[[ Information supplied, beginning ]]

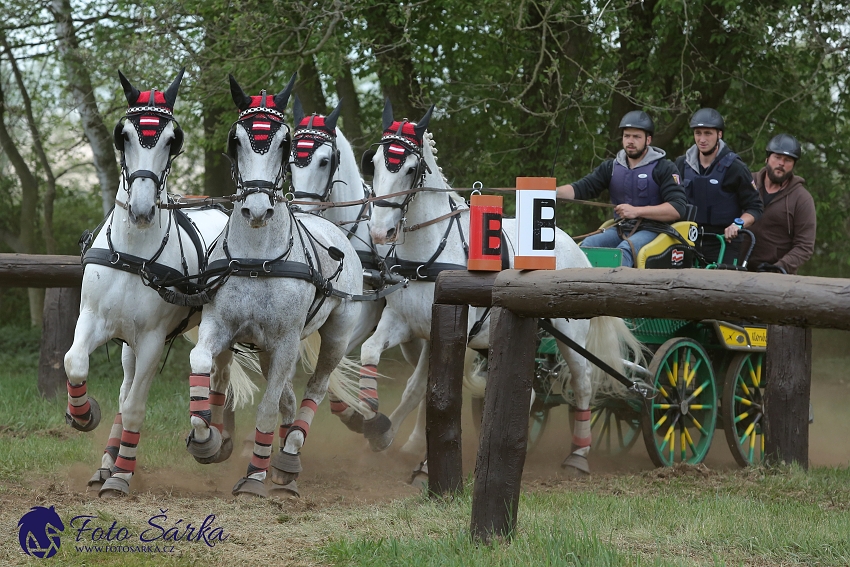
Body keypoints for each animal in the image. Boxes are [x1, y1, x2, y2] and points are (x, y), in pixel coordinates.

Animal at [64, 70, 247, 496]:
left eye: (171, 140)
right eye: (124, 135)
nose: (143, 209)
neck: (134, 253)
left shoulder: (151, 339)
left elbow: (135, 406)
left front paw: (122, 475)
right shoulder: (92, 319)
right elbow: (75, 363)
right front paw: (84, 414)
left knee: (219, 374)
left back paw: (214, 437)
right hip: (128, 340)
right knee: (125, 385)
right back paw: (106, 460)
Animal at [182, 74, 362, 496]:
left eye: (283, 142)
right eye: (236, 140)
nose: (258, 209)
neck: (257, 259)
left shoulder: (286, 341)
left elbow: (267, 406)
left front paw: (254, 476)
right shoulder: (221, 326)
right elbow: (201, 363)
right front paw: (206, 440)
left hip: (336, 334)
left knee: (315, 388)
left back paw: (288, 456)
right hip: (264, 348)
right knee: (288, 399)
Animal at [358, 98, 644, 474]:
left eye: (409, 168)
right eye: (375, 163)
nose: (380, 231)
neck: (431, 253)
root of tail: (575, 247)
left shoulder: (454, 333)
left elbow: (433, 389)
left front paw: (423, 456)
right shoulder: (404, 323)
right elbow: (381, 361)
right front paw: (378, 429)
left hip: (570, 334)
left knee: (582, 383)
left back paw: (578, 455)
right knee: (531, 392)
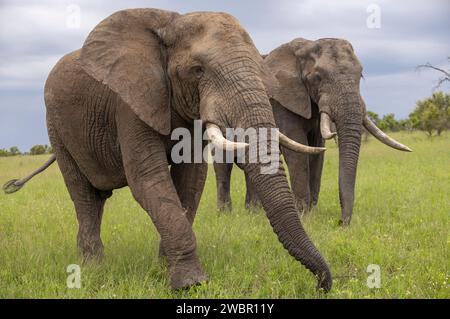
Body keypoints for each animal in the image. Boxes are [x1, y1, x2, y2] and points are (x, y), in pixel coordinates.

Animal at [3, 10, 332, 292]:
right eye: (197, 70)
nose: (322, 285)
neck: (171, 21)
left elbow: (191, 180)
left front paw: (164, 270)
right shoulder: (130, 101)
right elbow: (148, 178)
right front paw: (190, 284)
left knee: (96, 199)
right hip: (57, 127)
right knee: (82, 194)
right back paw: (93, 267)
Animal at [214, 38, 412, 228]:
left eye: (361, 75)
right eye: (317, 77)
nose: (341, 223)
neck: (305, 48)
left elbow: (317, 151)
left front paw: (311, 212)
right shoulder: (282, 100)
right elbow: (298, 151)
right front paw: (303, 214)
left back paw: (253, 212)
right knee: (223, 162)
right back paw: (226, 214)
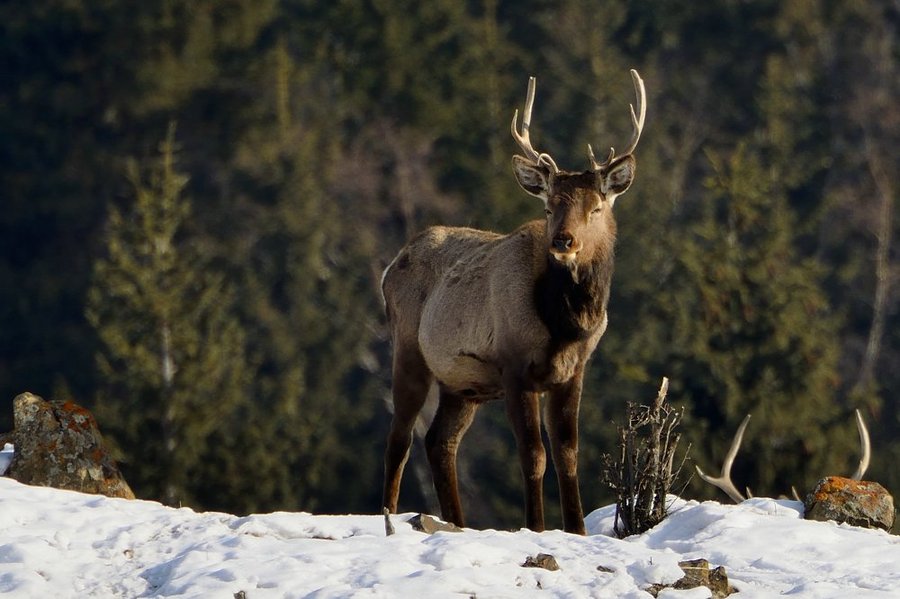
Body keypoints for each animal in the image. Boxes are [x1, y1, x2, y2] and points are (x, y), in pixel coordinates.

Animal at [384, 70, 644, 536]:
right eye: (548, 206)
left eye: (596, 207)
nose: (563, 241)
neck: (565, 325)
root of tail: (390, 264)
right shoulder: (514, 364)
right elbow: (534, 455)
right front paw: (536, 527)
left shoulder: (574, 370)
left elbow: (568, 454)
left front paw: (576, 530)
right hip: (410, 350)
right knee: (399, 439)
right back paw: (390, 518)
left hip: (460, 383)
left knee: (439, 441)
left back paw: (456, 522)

[[ Information supplied, end ]]

## Your goal
Leave out any pictures, please, and quote only the lines from the top of the data through the line that contains "right hip: (128, 340)".

## Completed task
Body keypoints for each animal in the image. Boxes are [x1, y1, x2, y2] and points are (x, y), in pixel coordinates.

Animal at [64, 70, 247, 496]:
left eye: (171, 140)
right eye: (124, 135)
nose: (143, 209)
neck: (134, 253)
left shoulder: (151, 339)
left elbow: (135, 406)
left front paw: (122, 475)
right shoulder: (92, 319)
right elbow: (75, 363)
right front paw: (84, 414)
left knee: (219, 374)
left back paw: (214, 437)
right hip: (128, 340)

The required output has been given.